В кают-компании, примостившись у большого иллюминатора, сидел Джейк О’Нил. Он не смотрел на звезды. Его взгляд был прикован к планшету с схемами двигателей. Но мысли витали далеко.
Еще полгода. Целых полгода этой металлической утробы. И все ради того, чтобы поковыряться в ледяной глыбе возле Юпитера.
Он мечтал о яичнице с беконом, о настоящем кофе, о дуновении ветра на лице. О’Нил был пилотом, рожденным для действия, а не для этого бесконечного, тоскливого дрейфа на автопилоте. Его пальцы нервно барабанили по столу.
– Скучаешь по пляжам Копакабаны, Марко? – вдруг спросил он, не отрывая глаз от экрана.
Марко Рибейро, чинивший что-то у вентиляционной решетки, обернулся. Его смуглое лицо расплылось в широкой улыбке.
– Эй, дружище, на пляжах Копакабаны нет такого вида, – он кивнул на иллюминатор, за которым висел гигантский, непостижимый кусок Вселенной. – И нет такого чувства, что ты… ну, первопроходец. Пра-пра-правнук мореплавателей, только вместо океана – это. Здорово, да?
– Здорово, – безэмоционально согласился О’Нил. Первопроходцы. И все умрут в дороге, так и не доплыв до Индии.
В углу, за чашкой зеленого чая, молча сидел профессор Кенжи Танака. Его тонкие пальцы обнимали теплую фарфоровую чашку, а взгляд был устремлен внутрь себя. Он не видел ни звезд, ни схем. Он слышал. Слышал ровное, мощное дыхание своего творения – «Гефеста». Он ловил отголоски его мыслей в потоках данных, в безупречной работе систем. Для него корабль не был машиной.
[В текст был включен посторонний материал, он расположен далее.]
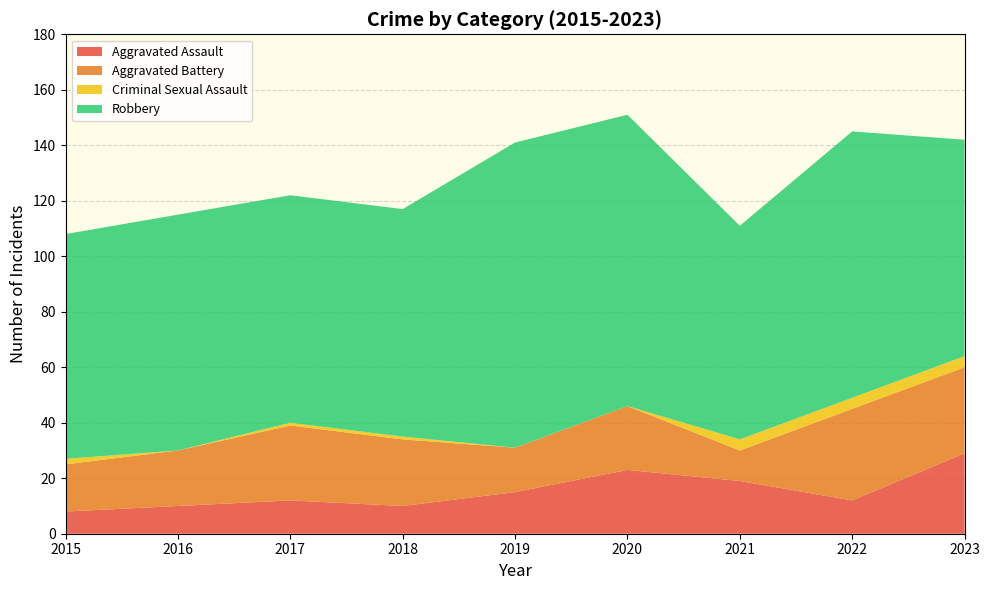

Reading left to right, what are all the values shown in this chart?

Aggravated Assault: 8	10	12	10	15	23	19	12	29
Aggravated Battery: 17	20	27	24	16	23	11	33	31
Criminal Sexual Assault: 2	0	1	1	0	0	4	4	4
Robbery: 81	85	82	82	110	105	77	96	78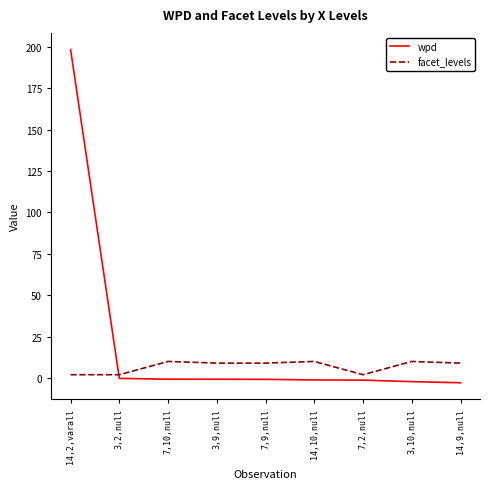

What is the sum of the facet_levels values at 7,10,null and 7,9,null?

19.0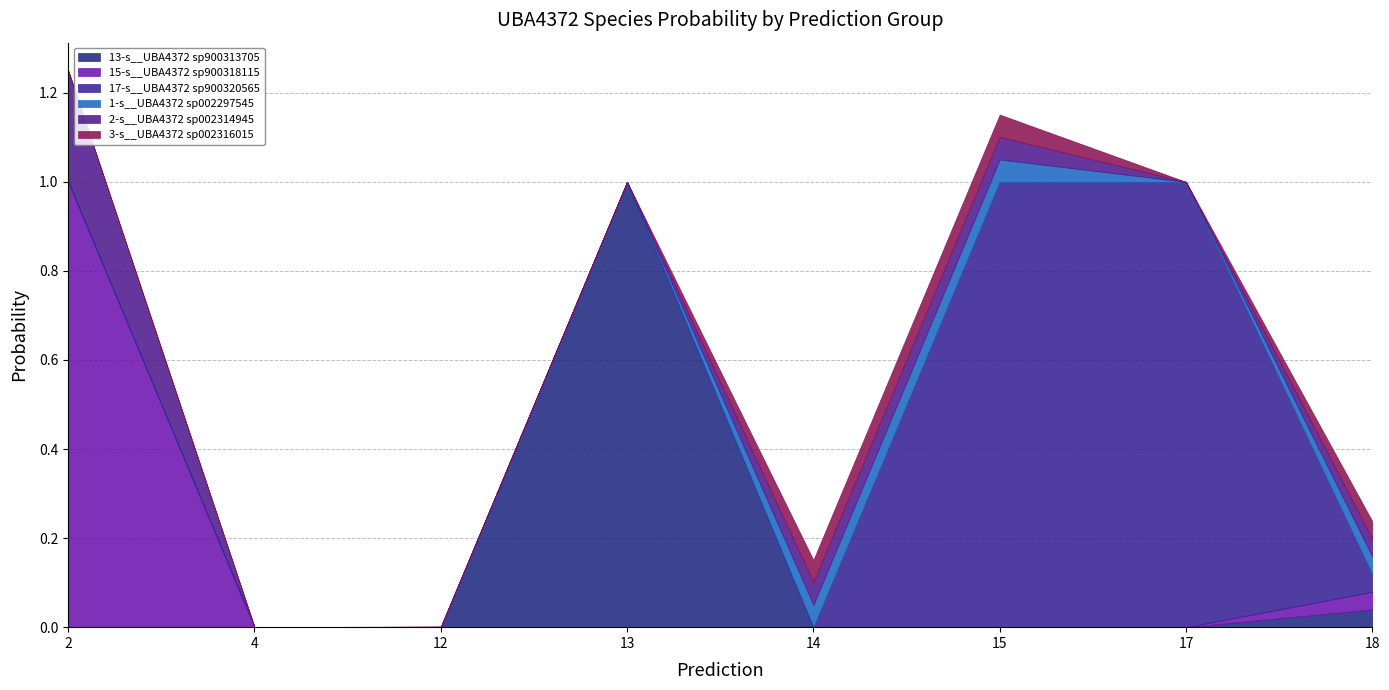

Reading left to right, what are all the values shown in this chart?

13-s__UBA4372 sp900313705: 0.0	0.0	0.0	1.0	0.0	0.0	0.0	0.0
15-s__UBA4372 sp900318115: 1.0	0.0	0.0	0.0	0.0	0.0	0.0	0.0
17-s__UBA4372 sp900320565: 0.0	0.0	0.0	0.0	0.0	1.0	1.0	0.0
1-s__UBA4372 sp002297545: 0.0	0.0	0.0	0.0	0.1	0.1	0.0	0.0
2-s__UBA4372 sp002314945: 0.2	0.0	0.0	0.0	0.1	0.1	0.0	0.0
3-s__UBA4372 sp002316015: 0.0	0.0	0.0	0.0	0.1	0.1	0.0	0.0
Он был симфонией, сложнейшим произведением искусства, а ИИ – его душой. Он гордился им, как отцов гордятся гениальным ребенком. И как всякий отец, испытывал легкую, непроизвольную тревогу. Не слишком ли он умён? Не одиноко ли ему?
Доктор Чен Линь вошла на мостик, ее шаги были бесшумны в мягких тапочках. Она несла Анне чай.
– Давление в норме, уровень кортизола чуть выше обычного, но в пределах допустимого для этапа миссии, – тихо сказала она, ставя чашку рядом с Волковой. – Вам стоит отдохнуть, Анна. Ваша вахта закончилась три часа назад.